“The story of their lost footing is also the story of something larger — the growing role that education plays in preserving class divisions,” the story said. “Poor students have long trailed affluent peers in school performance, but from grade-school tests to college completion, the gaps are growing. With school success and earning prospects ever more entwined, the consequences carry far: education, a force meant to erode class barriers, appears to be fortifying them.”
Massachusetts is home to America’s oldest school, Boston Latin, and oldest college, Harvard, and the state’s students place first in the U.S. Department of Education’s nationwide rankings. But, over the past 20 years, Massachusetts has also racked up the nation’s second-biggest increase in income inequality, according to the story in The Atlantic magazine. This, in a state that gave birth to education pioneer Horace Mann, who said in 1848 that “education, beyond all other devices of human origin, is a great equalizer of the conditions of men.”
Median incomes of families in Boston’s poorer suburbs have tumbled as factory jobs gave way to service industry jobs. Meanwhile, in the town's wealthy enclaves, hedge-fund managers tear down modest homes to build mansions supported by incomes that rose by 161 percent over the past two decades.
The wealth and education of Massachusetts’ upper 20 percent hasn’t translated to overall economic health. The Massachusetts economy fared even worse than the national economy over the past decade, according to a report by the think tank MassINC, which cites inequality issues as integral to the problem.
“A key component of the American Dream is to be able to secure and maintain a stable, good paying job that can support a family and be accompanied by health and retirement benefits,” said the MassINC report. “The poor job creation performance of the U.S. and Massachusetts economies over the past decade has led to fewer jobs that provide a middle-class standard of living, especially for men and women with no post-secondary degree.”
Changes in societal structures have left low-incomes students disadvantaged by growing up in neighborhoods that increasingly segregate them by class, and concentrate their numbers in lower-quality schools. And, fewer low-income students enjoy the benefits of stable two-parent homes, said The New York Times.
Kids from poor areas, even the brightest ones, must also fight the gravitational pull of cultural forces that compete with their educational goals — including greater risk for early pregnancy, single parenthood and depression. The MassInc study reports that the continued rise in single-parent family formation contributes to a rise in poverty problems and widening disparities in child well-being.

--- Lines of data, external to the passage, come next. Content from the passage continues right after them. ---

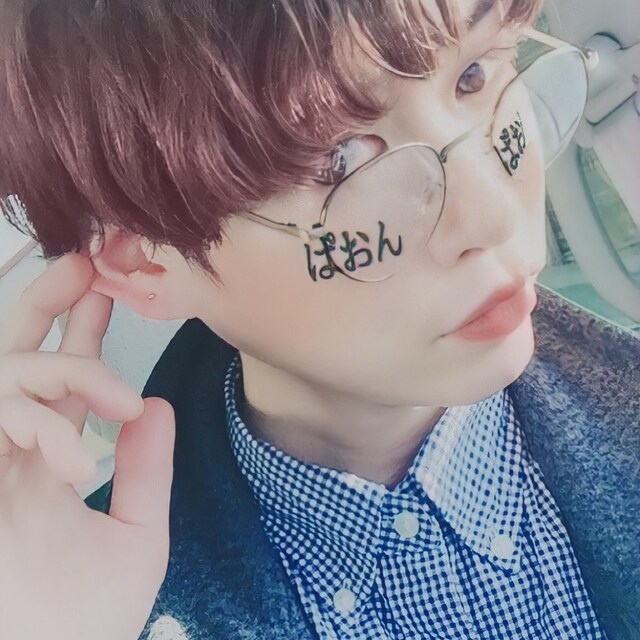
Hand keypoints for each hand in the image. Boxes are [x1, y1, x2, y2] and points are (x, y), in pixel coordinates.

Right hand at [0, 252, 174, 639]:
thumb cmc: (86, 621)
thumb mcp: (134, 534)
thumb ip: (144, 470)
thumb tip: (158, 405)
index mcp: (45, 461)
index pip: (59, 381)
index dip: (79, 332)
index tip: (107, 289)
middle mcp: (8, 456)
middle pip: (13, 359)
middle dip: (43, 307)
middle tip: (83, 264)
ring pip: (4, 379)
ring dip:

To combat income and education inequality, the MassINC report suggests that:
• Colleges and universities should help students obtain paid internships and cooperative education opportunities while in college, and job placement assistance upon graduation.
• The real weekly wages and annual earnings of Massachusetts workers need to be improved, especially for those in the middle and bottom of the wage distribution.
• Public policies are needed to reduce high school dropout rates, increase post-secondary attendance and college completion, and expand training and apprenticeship opportunities for young adults without college degrees.
• Increasing tax incentives for marrying and staying married can contribute to the growth in marriage and family stability with favorable long-term effects for children.